Shivkar Bāpuji Talpade (1864 – 1916) was an Indian instructor in the Sir JJ School of Art with an interest in Sanskrit and in aviation. He lived in Mumbai, and is claimed to have constructed and flown an unmanned, heavier-than-air aircraft in 1895. Contemporary accounts of a successful flight do not exist, and no reliable historical records document its existence.

Biography 
Talpade was born in South Bombay (present-day Mumbai), in a Pathare Prabhu family. The year of his birth has been reported as 1864. Talpade worked as a technical instructor in the art and craft department of Sir JJ School of Art. He was a member of the Arya Samaj. According to Prathap Velkar, an author who studied Talpade, he had an interest in studying Sanskrit. Talpade had one son, who remained childless; Talpade therefore left no direct descendants.

Talpade's aircraft 
Talpade is reputed to have constructed an unmanned, heavier-than-air aircraft, named Marutsakhā, and flown it above Bombay's Chowpatty Beach in 1895. Contemporary accounts of a successful flight do not exist, and no reliable historical records document its existence.

▬▬▬

**YOUR INSTRUCTIONS**.
Reproduce the full text about Shivkar Bāpuji Talpade word for word.

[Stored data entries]
▬▬▬

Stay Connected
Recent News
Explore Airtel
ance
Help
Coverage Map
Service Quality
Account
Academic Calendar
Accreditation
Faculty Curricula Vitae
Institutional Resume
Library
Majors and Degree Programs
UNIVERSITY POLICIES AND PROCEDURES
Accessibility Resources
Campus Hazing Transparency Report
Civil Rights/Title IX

▬▬▬

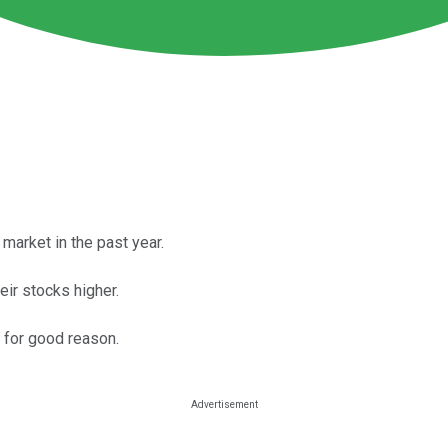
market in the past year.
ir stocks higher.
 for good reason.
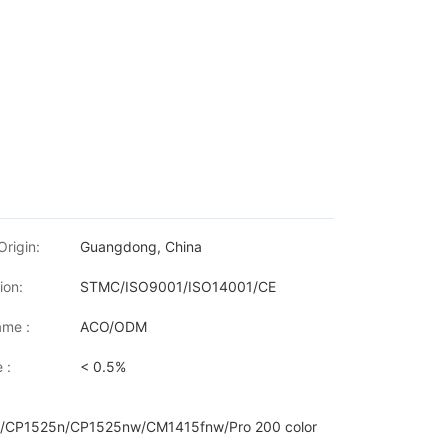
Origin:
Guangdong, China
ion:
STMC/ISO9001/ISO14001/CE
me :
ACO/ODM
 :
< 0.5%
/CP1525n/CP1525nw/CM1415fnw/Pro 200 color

▬▬▬

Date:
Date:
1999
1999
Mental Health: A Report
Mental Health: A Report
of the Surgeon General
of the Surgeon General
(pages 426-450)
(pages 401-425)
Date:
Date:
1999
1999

▬▬▬

**ANSWER BELOW**.
Shivkar Bāpuji Talpade (1864 – 1916) was an Indian instructor in the Sir JJ School of Art with an interest in Sanskrit and in aviation. He lived in Mumbai, and is claimed to have constructed and flown an unmanned, heavier-than-air aircraft in 1895. Contemporary accounts of a successful flight do not exist, and no reliable historical records document its existence.

Biography 
Talpade was born in South Bombay (present-day Mumbai), in a Pathare Prabhu family. The year of his birth has been reported as 1864. Talpade worked as a technical instructor in the art and craft department of Sir JJ School of Art. He was a member of the Arya Samaj. According to Prathap Velkar, an author who studied Talpade, he had an interest in studying Sanskrit. Talpade had one son, who remained childless; Talpade therefore left no direct descendants.

Talpade's aircraft 
Talpade is reputed to have constructed an unmanned, heavier-than-air aircraft, named Marutsakhā, and flown it above Bombay's Chowpatty Beach in 1895. Contemporary accounts of a successful flight do not exist, and no reliable historical records document its existence.